Stored items
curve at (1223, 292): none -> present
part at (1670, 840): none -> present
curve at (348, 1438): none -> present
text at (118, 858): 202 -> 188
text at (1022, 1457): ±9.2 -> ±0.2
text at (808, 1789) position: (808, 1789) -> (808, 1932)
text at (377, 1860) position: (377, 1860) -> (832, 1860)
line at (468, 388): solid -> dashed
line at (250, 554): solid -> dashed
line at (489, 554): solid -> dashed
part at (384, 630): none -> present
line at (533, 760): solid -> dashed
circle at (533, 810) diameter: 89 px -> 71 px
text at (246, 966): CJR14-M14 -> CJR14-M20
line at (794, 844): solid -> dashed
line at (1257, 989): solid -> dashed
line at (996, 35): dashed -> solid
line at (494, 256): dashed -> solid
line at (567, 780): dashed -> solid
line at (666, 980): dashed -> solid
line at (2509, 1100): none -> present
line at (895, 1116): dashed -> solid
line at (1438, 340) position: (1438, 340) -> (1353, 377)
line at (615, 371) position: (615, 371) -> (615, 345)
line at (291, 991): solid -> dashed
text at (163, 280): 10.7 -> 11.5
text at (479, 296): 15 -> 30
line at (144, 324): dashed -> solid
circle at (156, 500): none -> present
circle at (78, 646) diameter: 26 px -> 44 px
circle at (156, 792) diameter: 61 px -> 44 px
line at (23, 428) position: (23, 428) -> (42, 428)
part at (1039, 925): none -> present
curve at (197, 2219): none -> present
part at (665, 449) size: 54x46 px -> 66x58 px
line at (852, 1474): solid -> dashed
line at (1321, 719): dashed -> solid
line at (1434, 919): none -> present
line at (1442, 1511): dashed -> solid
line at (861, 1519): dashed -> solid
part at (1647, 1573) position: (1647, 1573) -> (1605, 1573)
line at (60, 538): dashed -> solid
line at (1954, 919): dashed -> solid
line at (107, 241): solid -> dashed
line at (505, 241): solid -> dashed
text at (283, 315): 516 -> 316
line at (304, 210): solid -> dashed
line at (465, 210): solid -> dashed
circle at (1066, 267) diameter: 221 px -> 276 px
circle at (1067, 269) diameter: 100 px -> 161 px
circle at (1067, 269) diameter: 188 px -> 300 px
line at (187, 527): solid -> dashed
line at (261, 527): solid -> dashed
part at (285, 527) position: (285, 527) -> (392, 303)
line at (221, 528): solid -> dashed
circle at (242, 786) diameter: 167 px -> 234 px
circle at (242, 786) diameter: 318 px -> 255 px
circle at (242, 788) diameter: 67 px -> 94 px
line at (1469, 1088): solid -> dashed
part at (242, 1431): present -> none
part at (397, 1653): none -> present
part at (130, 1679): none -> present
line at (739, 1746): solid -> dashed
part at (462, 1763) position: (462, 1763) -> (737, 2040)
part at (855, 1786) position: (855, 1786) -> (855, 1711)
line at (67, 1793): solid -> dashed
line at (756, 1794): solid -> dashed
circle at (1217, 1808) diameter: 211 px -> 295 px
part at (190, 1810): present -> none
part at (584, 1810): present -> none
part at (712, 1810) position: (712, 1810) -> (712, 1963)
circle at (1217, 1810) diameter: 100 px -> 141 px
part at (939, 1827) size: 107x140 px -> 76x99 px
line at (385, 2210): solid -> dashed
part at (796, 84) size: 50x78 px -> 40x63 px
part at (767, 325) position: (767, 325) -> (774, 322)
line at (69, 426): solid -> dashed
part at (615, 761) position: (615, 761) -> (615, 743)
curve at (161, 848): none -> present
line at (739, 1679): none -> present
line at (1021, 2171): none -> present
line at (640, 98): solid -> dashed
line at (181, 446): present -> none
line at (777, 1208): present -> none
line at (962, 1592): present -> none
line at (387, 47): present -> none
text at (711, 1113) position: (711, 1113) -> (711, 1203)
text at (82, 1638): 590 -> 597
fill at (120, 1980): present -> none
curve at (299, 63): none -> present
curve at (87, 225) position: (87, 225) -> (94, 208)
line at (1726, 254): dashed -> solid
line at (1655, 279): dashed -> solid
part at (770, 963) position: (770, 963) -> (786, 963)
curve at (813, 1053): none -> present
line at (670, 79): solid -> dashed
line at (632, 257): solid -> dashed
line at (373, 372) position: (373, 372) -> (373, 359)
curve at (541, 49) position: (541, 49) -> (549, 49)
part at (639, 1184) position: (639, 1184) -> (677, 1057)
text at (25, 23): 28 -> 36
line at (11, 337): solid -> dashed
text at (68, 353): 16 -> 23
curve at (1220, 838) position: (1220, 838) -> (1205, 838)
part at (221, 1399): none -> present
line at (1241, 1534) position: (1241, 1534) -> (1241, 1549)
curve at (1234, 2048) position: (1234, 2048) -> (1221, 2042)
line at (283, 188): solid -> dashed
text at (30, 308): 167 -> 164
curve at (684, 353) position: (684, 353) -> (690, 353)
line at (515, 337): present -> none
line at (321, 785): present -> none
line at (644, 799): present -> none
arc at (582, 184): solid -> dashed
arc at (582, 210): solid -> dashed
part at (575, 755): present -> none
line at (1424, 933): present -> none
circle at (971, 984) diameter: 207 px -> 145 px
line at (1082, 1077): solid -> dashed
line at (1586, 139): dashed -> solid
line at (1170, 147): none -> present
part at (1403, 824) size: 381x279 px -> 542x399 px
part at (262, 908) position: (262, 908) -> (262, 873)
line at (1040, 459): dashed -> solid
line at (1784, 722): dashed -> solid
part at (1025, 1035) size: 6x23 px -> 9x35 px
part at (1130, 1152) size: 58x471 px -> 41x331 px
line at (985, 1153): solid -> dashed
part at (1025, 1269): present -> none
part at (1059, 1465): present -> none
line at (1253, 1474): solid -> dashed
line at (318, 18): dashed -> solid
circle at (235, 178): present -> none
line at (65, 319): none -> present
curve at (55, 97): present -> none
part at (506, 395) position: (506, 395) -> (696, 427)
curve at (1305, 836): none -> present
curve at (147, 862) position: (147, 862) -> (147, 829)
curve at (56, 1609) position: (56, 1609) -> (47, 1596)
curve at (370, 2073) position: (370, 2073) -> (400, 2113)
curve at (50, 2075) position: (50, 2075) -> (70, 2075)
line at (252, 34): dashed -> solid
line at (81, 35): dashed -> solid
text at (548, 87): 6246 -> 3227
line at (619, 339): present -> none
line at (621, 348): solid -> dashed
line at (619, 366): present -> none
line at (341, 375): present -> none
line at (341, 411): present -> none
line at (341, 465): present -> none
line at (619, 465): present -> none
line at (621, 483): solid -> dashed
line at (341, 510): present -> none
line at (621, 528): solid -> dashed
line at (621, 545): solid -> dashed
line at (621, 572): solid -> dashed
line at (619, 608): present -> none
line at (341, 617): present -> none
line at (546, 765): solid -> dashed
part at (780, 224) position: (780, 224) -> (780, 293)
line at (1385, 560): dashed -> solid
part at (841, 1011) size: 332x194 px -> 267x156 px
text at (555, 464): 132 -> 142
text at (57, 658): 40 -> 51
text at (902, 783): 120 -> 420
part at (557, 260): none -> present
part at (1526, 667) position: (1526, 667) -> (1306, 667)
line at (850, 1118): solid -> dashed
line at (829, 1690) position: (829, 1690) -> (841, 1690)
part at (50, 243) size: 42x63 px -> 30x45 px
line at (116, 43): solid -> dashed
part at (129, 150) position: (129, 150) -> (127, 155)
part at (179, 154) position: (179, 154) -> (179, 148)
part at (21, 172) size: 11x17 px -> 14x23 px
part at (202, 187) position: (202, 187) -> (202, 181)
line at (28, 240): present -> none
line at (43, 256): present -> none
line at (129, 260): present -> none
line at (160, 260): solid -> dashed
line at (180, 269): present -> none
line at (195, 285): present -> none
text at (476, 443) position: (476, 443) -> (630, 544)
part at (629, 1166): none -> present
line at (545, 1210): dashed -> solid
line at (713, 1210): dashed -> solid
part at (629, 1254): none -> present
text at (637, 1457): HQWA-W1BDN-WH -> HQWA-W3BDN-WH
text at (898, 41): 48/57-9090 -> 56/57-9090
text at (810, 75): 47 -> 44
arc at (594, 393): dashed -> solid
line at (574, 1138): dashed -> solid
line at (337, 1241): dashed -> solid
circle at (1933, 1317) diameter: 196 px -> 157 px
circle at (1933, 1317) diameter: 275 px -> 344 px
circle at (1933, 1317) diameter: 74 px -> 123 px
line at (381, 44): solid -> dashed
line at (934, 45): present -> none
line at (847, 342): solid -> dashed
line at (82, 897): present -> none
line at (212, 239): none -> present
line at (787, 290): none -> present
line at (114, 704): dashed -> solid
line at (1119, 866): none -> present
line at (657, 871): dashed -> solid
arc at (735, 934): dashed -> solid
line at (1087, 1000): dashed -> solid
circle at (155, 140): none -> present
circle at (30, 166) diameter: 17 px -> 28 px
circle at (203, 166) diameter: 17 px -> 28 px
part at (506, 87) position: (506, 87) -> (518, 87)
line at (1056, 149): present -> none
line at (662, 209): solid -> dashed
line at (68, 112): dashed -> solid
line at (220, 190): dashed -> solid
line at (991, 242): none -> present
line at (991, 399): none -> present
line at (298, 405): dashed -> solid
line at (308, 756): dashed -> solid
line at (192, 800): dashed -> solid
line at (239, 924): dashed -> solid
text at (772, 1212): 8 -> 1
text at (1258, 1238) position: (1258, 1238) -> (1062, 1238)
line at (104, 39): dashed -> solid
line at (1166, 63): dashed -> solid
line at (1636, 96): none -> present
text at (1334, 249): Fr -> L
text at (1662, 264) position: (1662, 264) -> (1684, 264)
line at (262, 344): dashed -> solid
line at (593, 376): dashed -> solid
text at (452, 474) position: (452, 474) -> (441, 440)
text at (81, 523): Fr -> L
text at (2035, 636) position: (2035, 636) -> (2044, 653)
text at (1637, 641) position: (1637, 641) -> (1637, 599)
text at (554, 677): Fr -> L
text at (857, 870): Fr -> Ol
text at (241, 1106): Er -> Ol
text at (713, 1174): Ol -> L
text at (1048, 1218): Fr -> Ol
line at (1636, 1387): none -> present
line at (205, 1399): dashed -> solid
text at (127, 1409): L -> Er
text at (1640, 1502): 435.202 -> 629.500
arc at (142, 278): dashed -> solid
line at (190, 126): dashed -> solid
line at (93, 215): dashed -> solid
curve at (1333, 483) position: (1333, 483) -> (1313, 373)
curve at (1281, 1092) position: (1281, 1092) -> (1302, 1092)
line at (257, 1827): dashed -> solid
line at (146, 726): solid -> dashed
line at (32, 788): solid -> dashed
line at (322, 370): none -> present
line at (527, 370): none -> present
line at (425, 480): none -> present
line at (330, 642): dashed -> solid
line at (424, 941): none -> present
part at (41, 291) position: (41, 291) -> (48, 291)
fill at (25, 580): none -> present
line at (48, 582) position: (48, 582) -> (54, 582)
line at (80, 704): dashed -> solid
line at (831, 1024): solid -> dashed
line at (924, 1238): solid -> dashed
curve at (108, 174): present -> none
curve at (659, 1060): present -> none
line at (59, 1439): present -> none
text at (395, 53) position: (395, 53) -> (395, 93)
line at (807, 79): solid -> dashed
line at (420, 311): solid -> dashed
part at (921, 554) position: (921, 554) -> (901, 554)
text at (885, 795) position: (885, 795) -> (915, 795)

# Task to carry out:
Copy the lines from the start of the list through the line that contains "line at (250, 554): solid -> dashed", word for word, with both ends included.

# The reply:
curve at (1223, 292): none -> present
part at (1670, 840): none -> present
curve at (348, 1438): none -> present
text at (118, 858): 202 -> 188
text at (1022, 1457): ±9.2 -> ±0.2
text at (808, 1789) position: (808, 1789) -> (808, 1932)
text at (377, 1860) position: (377, 1860) -> (832, 1860)
line at (468, 388): solid -> dashed
line at (250, 554): solid -> dashed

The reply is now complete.